**Exercises to complete:**
• A. Rewrite the retrieval notes below between "Do you still" and "getb best performance?", inclusive, using "question" in place of "query".
• B. According to the retrieval notes below, what does ColBert keep for each document instead of a single embedding?

**Extract to read:**
==========

Do you still the query?....

Bi encoder way

embed the query (online). all documents already embedded (offline) -> find top documents top1k / top 20 with smaller bigger model

So it's cheap, and fast, there's not a lot of interaction between the actual tokens of the query and the document?

Cross encoder way

take the query, and then for each document in the DB, concat them together, do an embedding get a score out of the embedding to mean high similarity

all the tokens of the query interact with all the tokens in the documents, but then it's very expensive.. sad!! (but more performance) --> well we could do it only in the later stages of the funnel! top 1k retrieved cheaply... and then run this only on those to getb best performance?

In the middle operation ColBert, late stage interactions

offline, rather than en embedding for each document, you have an embedding for each token (offline), more embeddings ... more disk storage... but managable?

==========

**Data excerpt:**

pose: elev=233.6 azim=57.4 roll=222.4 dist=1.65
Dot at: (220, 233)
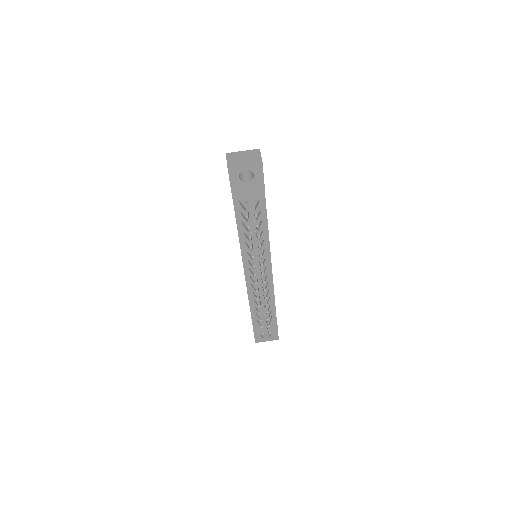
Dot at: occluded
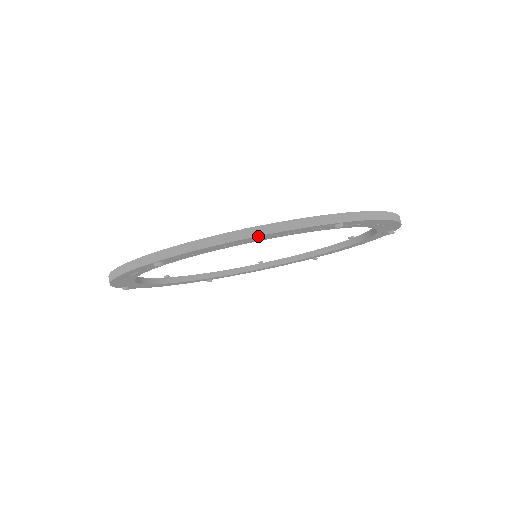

==========

**Completed exercise:**
• A.
Do you still the question?....

Bi encoder way

embed the question (online). all documents already embedded (offline) -> find top documents top1k / top 20 with smaller bigger model

So it's cheap, and fast, there's not a lot of interaction between the actual tokens of the question and the document?

Cross encoder way

take the question, and then for each document in the DB, concat them together, do an embedding get a score out of the embedding to mean high similarity

all the tokens of the question interact with all the tokens in the documents, but then it's very expensive.. sad!! (but more performance) --> well we could do it only in the later stages of the funnel! top 1k retrieved cheaply... and then run this only on those to getb best performance?

• B. An embedding for each token.